Skip Logic

Surveys will likely have skip logic. For instance, if a respondent says they have zero goats to a question, the survey may instruct the surveyor to (or the program may automatically) go to questions about sheep instead of questions about the quality of goat cheese the respondent makes from their goats. When a survey is bench tested and piloted, you should have tested that these skips worked by developing a series of checks based on a close reading of the survey instrument itself. However, skips may not be passed to the final dataset by some programs, such as SurveyCTO. This can make it hard to check if there were any errors in the survey coding.
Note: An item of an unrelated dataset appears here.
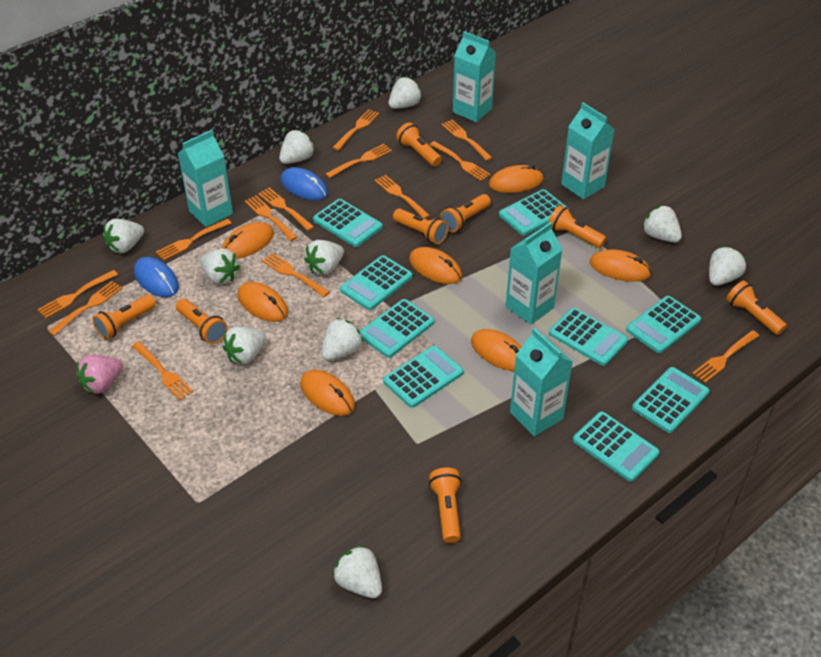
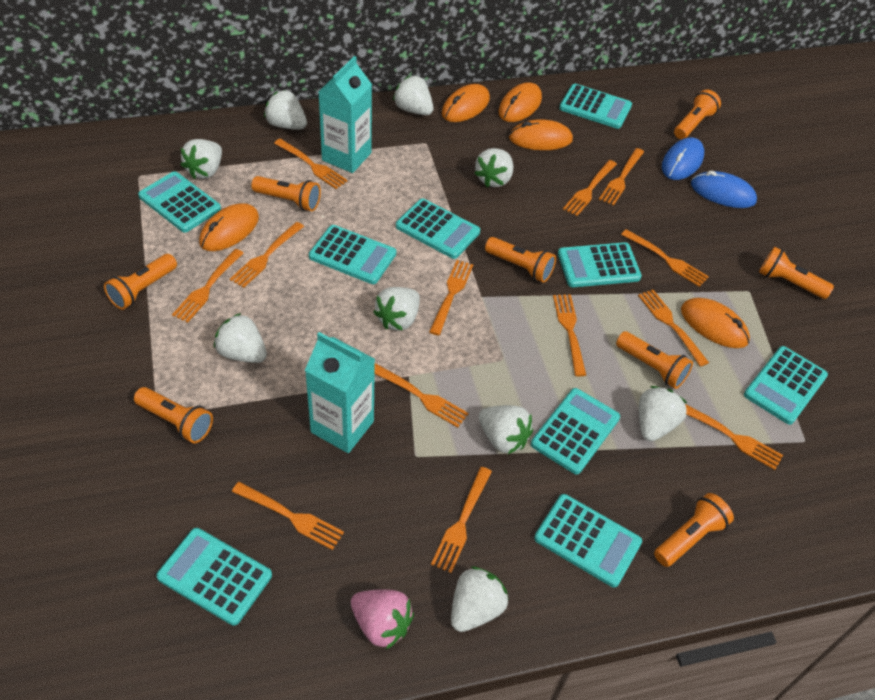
orange mouse: [222,222,274,259] [238,282,288,322] [300,370,355,416] [409,247,462,284] [471,329,521,371] [489,165,544,193] [590,249,651,282] = 7 -> [199,203,259,251] [442,84,490,122] [498,82,542,122] [509,119,573,150] [681,298,750,348] = 5
turquoise carton: [177,130,233,227] [453,31,496,122] [506,222,562,325] [510,328,573,436] [561,102,615,199] = 5 -> [305,332,375,453] [319,56,372,173] = 2
white strawberry: [103,219,144,253] [200,248,240,284] [223,326,266,364] [279,130,315,164] [304,240,344,275] [322,318,364,360] [333,545,382,598] [388,77,422,109] [642,205,682,242] [709,246,747,286] = 10 -> [181,139,222,179] [214,313,267,363] [264,90,307,130] [373,287,420,331] [393,76,433,115] [451,566,509,632] [474,148,513,187] [479,405,533,454] [639,386,687,441] = 9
Defining additional missing values for skips and for questions that were not asked, such as those in long repeat groups can be helpful for two reasons:

Skip values that take an extended missing values can be identified using ==.s without capturing other types of general missing values .s.
Excluding skip values from the general missing value . can help to identify errors in cleaning later on, as Stata will not impute .s normally. Then, failures in skip logic can be identified as part of the cleaning process. If some of the skips did not work or allowed for some entry error among respondents, document the issues by outputting a list of the problematic observations into a spreadsheet and mention it to the PIs.

The following code assigns skip values and then confirms that the skips were successful during the survey implementation. It can be very helpful to use the assert command to check this. In addition, ensure that the observations who answered those questions are marked in the data by a dummy variable named in a consistent manner.

/*
	In this example, there is a module that asks about business profits only if 
	the respondent has a business. The question that starts a set of questions, 
	b_prof_s*, on business profits is b_prof_yn. All questions should be skipped 
	if  b_prof_yn == 0, but the variables b_prof_s* exist if any respondent has 
	a business.

	First we assign the skip missing value to all observations if they do not
	have a value. Then we run an assert to confirm skips worked as intended. If
	they did not, the user is warned and a dataset is saved. 
*/
** First identify if the respondent has a business and fill skip values
unab bus_items : b_prof_s* // save all business profits questions
foreach var of local bus_items {
	replace `var' = .s if `var' == . & b_prof_yn == 0 // create skip patternm note that `var' == ., not mi(`var') to ensure extended missing values are not overwritten
}


** Now check to confirm that 
foreach var of local bus_items {
	cap assert `var' == .s if b_prof_yn == 0 // don't use capture unless you control for every outcome

	*Tag variables if this fails
	if _rc == 9 gen `var'_nos = `var' != .s & b_prof_yn == 0

	*Controlling for other options
	else if !_rc di "No errors in `var'"
	else exit _rc // exit with an error if a different error than the assert failing
}


** Export a list of each variable and if it were skipped
/* Formatting could be done differently here, the below
   outputs an excel sheet that preserves all other answers
   and is in the wide format.
*/
preserve

	*Save ID and relevant variables
	keep id key startdate b_prof* 

	*Keep relevant observations
	qui ds b_prof_*_nos
	egen tokeep = rowmax(`r(varlist)')
	keep if tokeep == 1
	drop tokeep

	*Order by variable and missing
	foreach var of local bus_items {
		order `var' `var'_nos
	}

	*Save files
	export excel using "${temp}business_skip_errors.xlsx", first(var) replace

restore